Buchholz also added that the myriad of other employment options available to students “just don’t have the same resources as big banks to put people in all the college campuses and market themselves.”

“The firms are the customers of this shop, not the students,” he said, “You have access here to Career Services, and they’re going to connect students to a much broader set of options, only with the difference that they don’t give you free coffee while they do it.”

Kimberly Betz, executive director of Career Services at the University, echoed this sentiment, highlighting the importance of students making their own decisions while job hunting. She hopes that students will self-assess, thinking about their own interests, values, and skills, before they reach out to companies.

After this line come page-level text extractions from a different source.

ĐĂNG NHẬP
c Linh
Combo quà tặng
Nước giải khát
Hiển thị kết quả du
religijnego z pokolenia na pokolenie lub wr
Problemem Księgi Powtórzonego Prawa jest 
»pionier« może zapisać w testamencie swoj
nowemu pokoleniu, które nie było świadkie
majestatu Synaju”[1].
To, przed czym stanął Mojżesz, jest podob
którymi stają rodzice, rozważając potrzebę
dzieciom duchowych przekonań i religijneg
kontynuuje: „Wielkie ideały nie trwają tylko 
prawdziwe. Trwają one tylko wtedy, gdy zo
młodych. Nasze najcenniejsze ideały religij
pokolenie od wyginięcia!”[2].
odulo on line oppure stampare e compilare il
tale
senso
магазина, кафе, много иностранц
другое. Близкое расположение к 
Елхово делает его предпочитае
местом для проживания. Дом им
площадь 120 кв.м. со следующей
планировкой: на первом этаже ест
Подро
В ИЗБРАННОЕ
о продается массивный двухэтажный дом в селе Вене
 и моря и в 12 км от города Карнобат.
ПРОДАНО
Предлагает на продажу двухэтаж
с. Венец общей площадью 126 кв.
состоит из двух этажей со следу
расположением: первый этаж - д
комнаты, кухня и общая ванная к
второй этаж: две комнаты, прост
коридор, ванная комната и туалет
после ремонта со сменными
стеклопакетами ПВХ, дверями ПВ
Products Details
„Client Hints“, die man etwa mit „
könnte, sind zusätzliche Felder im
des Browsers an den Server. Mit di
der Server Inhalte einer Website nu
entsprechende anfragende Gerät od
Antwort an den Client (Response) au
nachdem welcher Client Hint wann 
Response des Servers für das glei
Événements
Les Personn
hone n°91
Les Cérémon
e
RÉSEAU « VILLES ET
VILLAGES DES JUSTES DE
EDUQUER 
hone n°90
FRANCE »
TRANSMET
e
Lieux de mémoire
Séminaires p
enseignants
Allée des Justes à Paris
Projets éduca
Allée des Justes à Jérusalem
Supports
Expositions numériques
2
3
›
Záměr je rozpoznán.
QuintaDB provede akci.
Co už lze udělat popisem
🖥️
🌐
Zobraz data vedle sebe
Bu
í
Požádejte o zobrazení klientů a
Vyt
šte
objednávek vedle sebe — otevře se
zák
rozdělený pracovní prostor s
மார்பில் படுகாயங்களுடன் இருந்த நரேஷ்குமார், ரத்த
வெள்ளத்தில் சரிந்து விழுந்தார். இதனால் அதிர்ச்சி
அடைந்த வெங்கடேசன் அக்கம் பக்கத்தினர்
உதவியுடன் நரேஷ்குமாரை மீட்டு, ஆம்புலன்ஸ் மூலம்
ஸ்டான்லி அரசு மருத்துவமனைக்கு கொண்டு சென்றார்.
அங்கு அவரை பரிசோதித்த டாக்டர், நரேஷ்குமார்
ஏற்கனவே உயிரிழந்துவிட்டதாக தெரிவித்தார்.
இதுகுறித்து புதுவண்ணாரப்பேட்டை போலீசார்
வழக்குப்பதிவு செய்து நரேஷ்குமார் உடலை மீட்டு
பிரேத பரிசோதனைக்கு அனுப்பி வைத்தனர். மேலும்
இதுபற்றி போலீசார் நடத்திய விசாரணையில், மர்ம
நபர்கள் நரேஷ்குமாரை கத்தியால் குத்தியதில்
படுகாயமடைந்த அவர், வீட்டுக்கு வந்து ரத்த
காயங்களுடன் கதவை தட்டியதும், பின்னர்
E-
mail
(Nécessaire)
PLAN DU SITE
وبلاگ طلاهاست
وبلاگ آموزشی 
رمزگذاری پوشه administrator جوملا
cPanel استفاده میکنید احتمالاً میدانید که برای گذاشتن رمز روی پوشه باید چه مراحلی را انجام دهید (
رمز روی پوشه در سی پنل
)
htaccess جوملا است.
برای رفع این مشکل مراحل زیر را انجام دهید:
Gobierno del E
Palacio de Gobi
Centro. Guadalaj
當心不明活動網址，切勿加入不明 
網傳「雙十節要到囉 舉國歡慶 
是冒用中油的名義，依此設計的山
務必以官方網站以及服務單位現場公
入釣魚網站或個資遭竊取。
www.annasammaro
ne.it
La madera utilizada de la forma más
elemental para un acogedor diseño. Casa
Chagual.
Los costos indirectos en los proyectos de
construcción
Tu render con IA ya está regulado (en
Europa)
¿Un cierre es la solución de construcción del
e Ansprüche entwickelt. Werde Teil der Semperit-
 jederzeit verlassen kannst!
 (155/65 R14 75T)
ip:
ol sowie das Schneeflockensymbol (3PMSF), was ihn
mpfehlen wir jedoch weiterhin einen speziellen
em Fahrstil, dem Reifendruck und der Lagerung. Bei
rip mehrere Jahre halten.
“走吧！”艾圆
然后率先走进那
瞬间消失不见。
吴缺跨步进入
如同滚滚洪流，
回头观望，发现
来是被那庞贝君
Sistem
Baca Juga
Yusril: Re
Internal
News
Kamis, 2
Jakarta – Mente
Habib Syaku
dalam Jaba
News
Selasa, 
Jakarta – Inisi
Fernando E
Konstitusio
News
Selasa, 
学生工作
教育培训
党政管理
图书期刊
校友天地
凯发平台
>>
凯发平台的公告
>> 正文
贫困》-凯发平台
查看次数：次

“It’s really about a student taking ownership of the process and saying, ‘What is it I’m looking for, and how can I make that happen?,’ as opposed to just being more receptive and saying, ‘Well, I’m just going to respond to the things that present themselves to me,’” she explained.

In a letter to the Editor of the Brown Daily Herald last December, two Brown students called for a boycott of Shiru Café. They noted that, due to the number of technology and consulting representatives that already recruit at Brown, many students are already drawn into careers at large consulting and technology companies, which they considered to be a problem. They felt Shiru Café would only worsen this problem, since, as the Brown Daily Herald reported earlier, “last year, 40 percent of JP Morgan Japan’s new hires were Shiru Café patrons.”

However, Agarwal pointed out that students already flock to corporate info-sessions and coffee chats. Shiru’s company-student meetups, to him, are very similar. If anything, in his mind, Shiru’s corporate presence helps students.

He said existing recruiting processes are terribly non-transparent.

“It’s all about networking, and I think a lot of people have a specific advantage if they come from a finance background or are from America,” Agarwal said. “So I think this actually levels the playing field for a lot of students who can have the opportunity to go to [Shiru's] sessions and understand how the process really works.”